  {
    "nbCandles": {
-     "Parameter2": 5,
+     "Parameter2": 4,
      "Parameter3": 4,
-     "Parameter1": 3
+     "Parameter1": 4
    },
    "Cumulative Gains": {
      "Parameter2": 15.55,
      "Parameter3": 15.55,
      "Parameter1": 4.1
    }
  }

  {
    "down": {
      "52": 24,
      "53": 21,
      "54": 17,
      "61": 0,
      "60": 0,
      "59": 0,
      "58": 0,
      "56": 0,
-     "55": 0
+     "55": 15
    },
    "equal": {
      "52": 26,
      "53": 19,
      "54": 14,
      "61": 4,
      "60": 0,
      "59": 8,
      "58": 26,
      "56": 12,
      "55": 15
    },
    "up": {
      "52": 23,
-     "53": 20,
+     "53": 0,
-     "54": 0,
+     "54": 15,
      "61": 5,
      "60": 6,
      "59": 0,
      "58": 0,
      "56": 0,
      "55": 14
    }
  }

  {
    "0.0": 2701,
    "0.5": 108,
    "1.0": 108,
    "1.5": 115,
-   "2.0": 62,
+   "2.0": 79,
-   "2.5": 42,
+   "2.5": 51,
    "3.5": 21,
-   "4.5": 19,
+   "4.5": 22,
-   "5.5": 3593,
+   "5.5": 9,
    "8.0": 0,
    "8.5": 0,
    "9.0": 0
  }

* * *

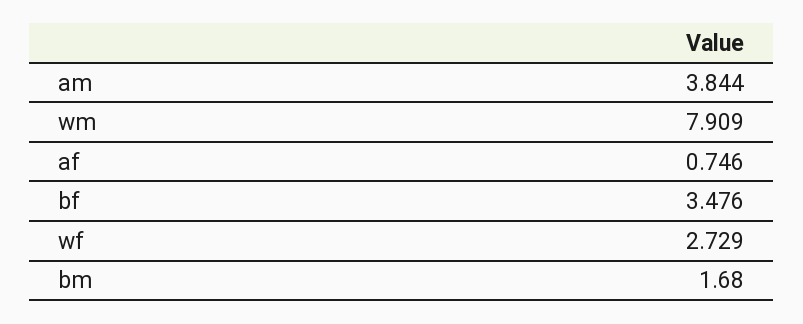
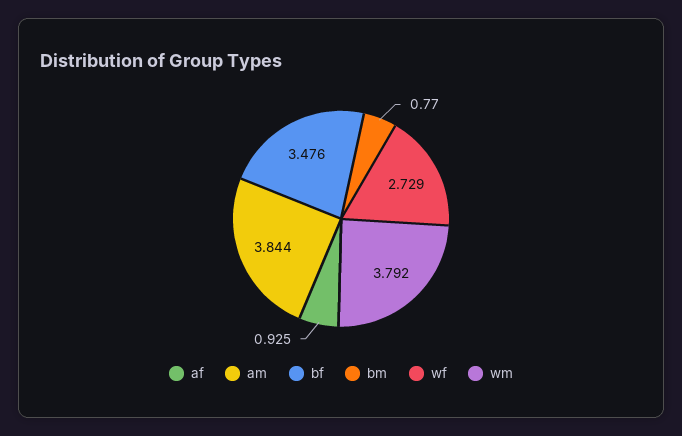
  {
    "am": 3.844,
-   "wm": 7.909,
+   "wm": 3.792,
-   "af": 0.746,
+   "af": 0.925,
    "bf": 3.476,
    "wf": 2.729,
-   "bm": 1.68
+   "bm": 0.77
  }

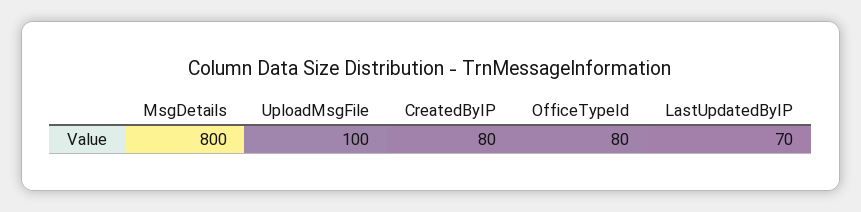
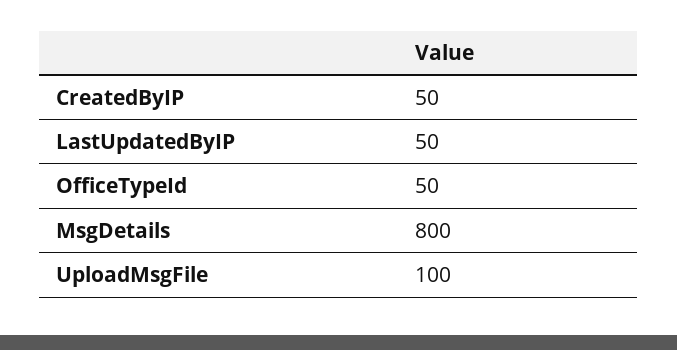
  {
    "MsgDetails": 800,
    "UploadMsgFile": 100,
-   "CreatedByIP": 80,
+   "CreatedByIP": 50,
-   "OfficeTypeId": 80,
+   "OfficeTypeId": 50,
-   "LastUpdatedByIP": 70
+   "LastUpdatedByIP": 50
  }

--

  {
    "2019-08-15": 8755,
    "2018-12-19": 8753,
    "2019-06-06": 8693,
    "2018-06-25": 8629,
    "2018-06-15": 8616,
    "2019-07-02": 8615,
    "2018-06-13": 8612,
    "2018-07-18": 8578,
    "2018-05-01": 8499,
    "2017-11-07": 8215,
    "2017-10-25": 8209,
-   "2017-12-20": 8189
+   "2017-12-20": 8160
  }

§ **TASK DETAILS**:
Search the data above for the string "LastUpdatedByIP" and report each line that holds it.

§ **OUTPUT FOR THIS TASK**:
-   "LastUpdatedByIP": 70
+   "LastUpdatedByIP": 50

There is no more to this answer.